I never realized Iowans were such wussies. I thought they were made of sterner stuff. To listen to the radio, you'd think there was a lion behind every woodshed.

Now, I hike in legitimate lion country several days a week, often times with my boy, and I have seen a lion exactly once, and it was running down the side of the Going-to-the-Sun Road and wanted nothing to do with me other than to get out of the way.

Get my drift, Iowa?

Lion encounters are few and far between. Which isn't to say that lions don't attack people and, yes, some have even been killed. Glacier Park has its fair share of sightings and two documented attacks.

In July of '90, 9-year-old Scott O'Hare, of Dayton, Wyo., was attacked by a lion near Apgar while playing on the beach. The lion chewed him up pretty good, but he survived. In August of '92, 12-year-old Nathaniel Moore was also chewed up by a lion about 3.5 miles from Lake McDonald. He, too survived.

(As a side note, a lion was killed just last week in the park after it was hit while running across the Sun Road.)

The bottom line is about 2 million people go to Glacier each year. Exactly two in 14 years have been bit by lions.

No one has been killed by a mountain lion in Glacier, and while seeing a cat in Glacier is a pretty rare occurrence, seeing their tracks, particularly in the winter, is not.

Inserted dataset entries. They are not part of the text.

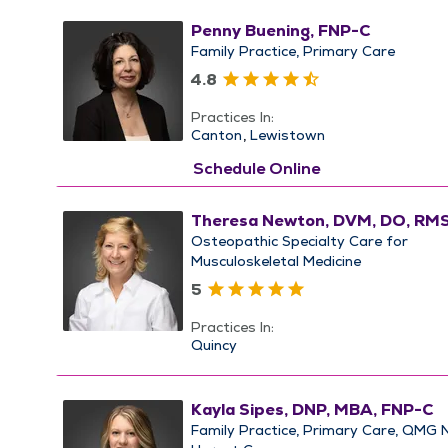
Penny Buening, FNP-C
Family Practice
Primary Care
4.8
Practices In:
Canton
Lewistown
Schedule Online
Theresa Newton, DVM, DO, RM
Osteopathic Specialty Care for
Musculoskeletal Medicine
5
Practices In:
Quincy
Kayla Sipes, DNP, MBA, FNP-C
Family Practice
Primary Care
QMG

On Sunday, Boy Wonder and I were hiking near McDonald Creek and saw a set of cat tracks. They were just about perfect tracks - nice round paws making dainty imprints in the snow.

We followed them a ways, and then they veered off into a thick patch of trees. Made me wonder what the cat was after.

Maybe it saw … an Iowan.

Chris Peterson, the lionhearted, is the editor of the Hungry Horse News.